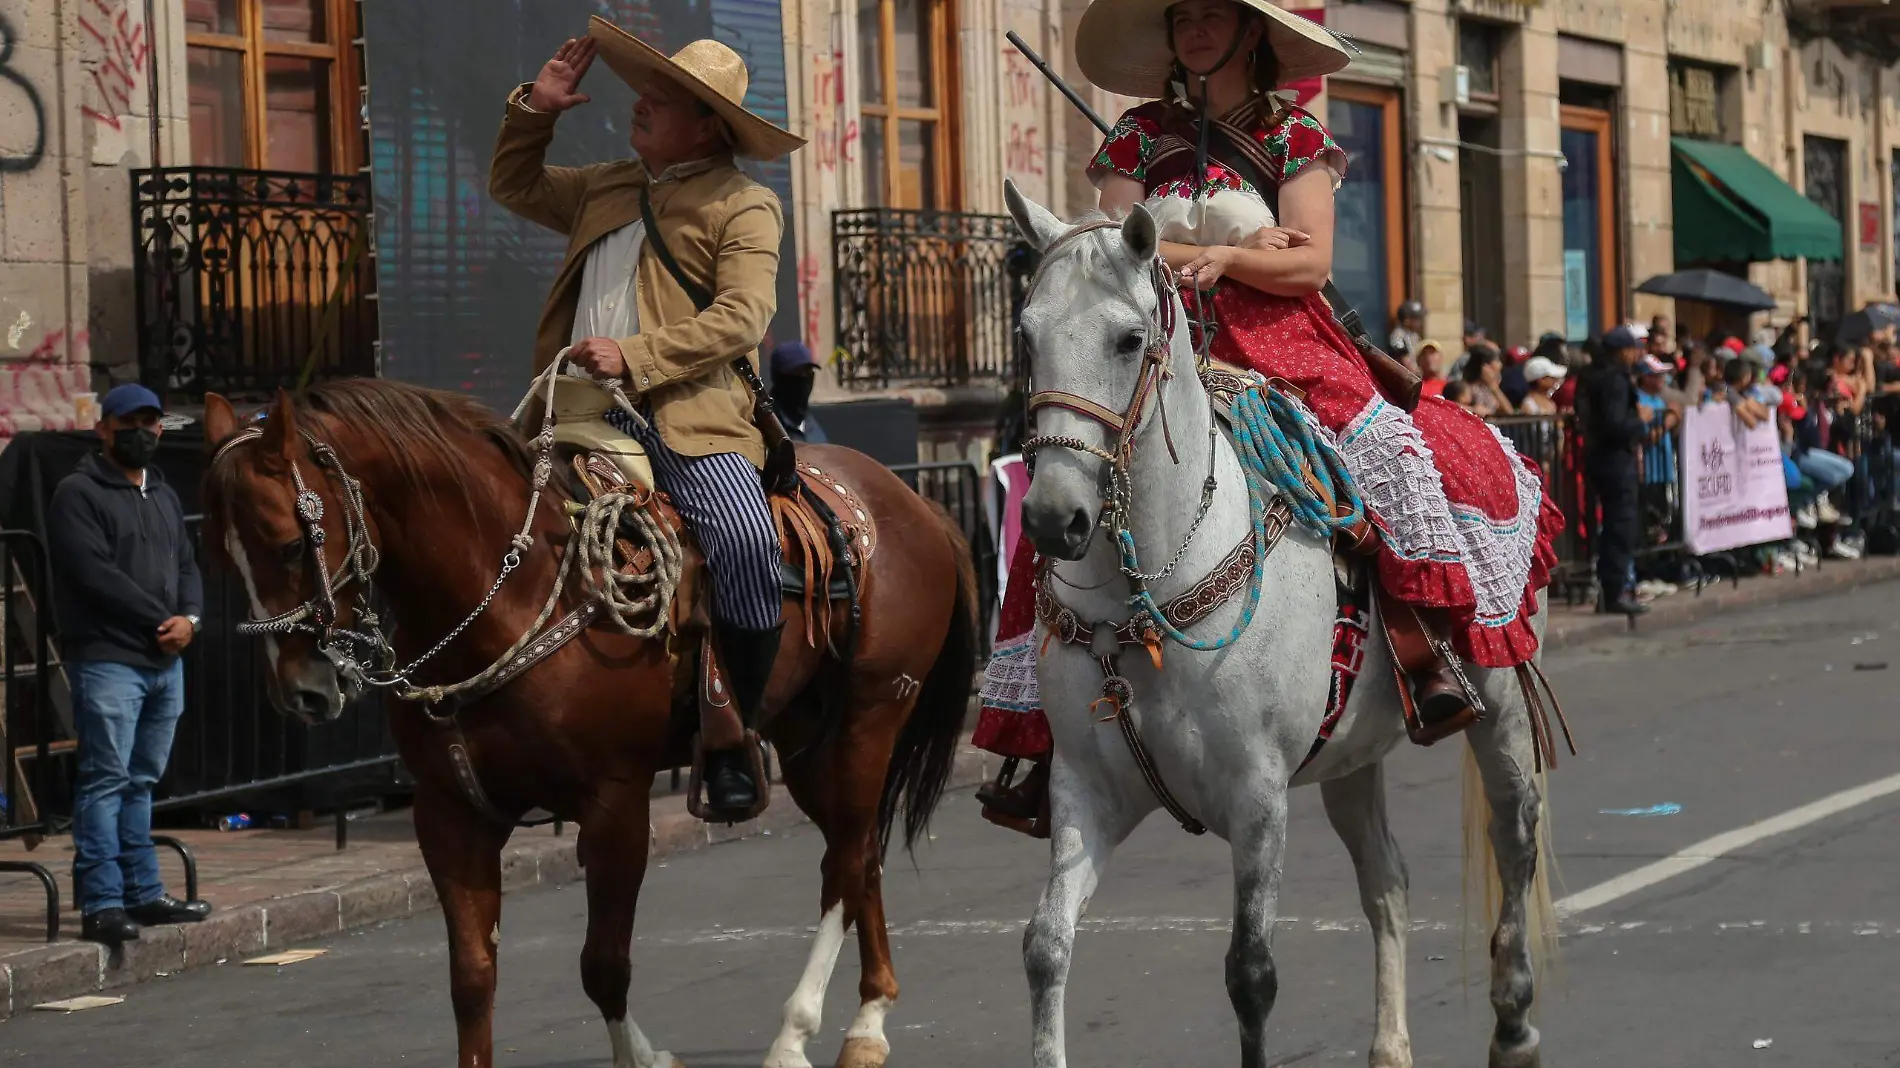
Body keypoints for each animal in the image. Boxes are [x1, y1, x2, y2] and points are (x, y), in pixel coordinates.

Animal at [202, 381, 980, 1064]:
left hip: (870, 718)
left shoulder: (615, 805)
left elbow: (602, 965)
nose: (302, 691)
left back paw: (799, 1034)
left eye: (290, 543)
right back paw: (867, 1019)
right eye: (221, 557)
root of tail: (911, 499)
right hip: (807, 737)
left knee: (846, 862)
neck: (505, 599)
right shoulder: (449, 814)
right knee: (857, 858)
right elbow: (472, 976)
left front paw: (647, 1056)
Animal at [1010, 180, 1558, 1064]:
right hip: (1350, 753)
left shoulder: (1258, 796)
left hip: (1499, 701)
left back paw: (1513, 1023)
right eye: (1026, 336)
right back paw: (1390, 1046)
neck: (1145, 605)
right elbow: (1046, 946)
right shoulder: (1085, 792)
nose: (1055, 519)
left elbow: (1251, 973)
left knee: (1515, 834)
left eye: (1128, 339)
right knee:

Goal of the exercise: Look for the line that contains "left shoulder: (615, 805)" in the entries above. Set it down, along with all later lines, exactly as written.

Answer space:
left shoulder: (615, 805)
left elbow: (602, 965)
nose: (302, 691)
left back paw: (799, 1034)
left eye: (290, 543)
right back paw: (867, 1019)
right eye: (221, 557)
root of tail: (911, 499)
right hip: (807, 737)
left knee: (846, 862)
neck: (505, 599)
right shoulder: (449, 814)
right knee: (857, 858)
right elbow: (472, 976)
left front paw: (647, 1056)
Animal at [1010, 180, 1558, 1064]:
right hip: (1350, 753)
left shoulder: (1258, 796)
left hip: (1499, 701)
left back paw: (1513, 1023)
right eye: (1026, 336)
right back paw: (1390, 1046)
neck: (1145, 605)
right elbow: (1046, 946)
right shoulder: (1085, 792)
nose: (1055, 519)
left elbow: (1251, 973)
left knee: (1515, 834)
left eye: (1128, 339)
right knee:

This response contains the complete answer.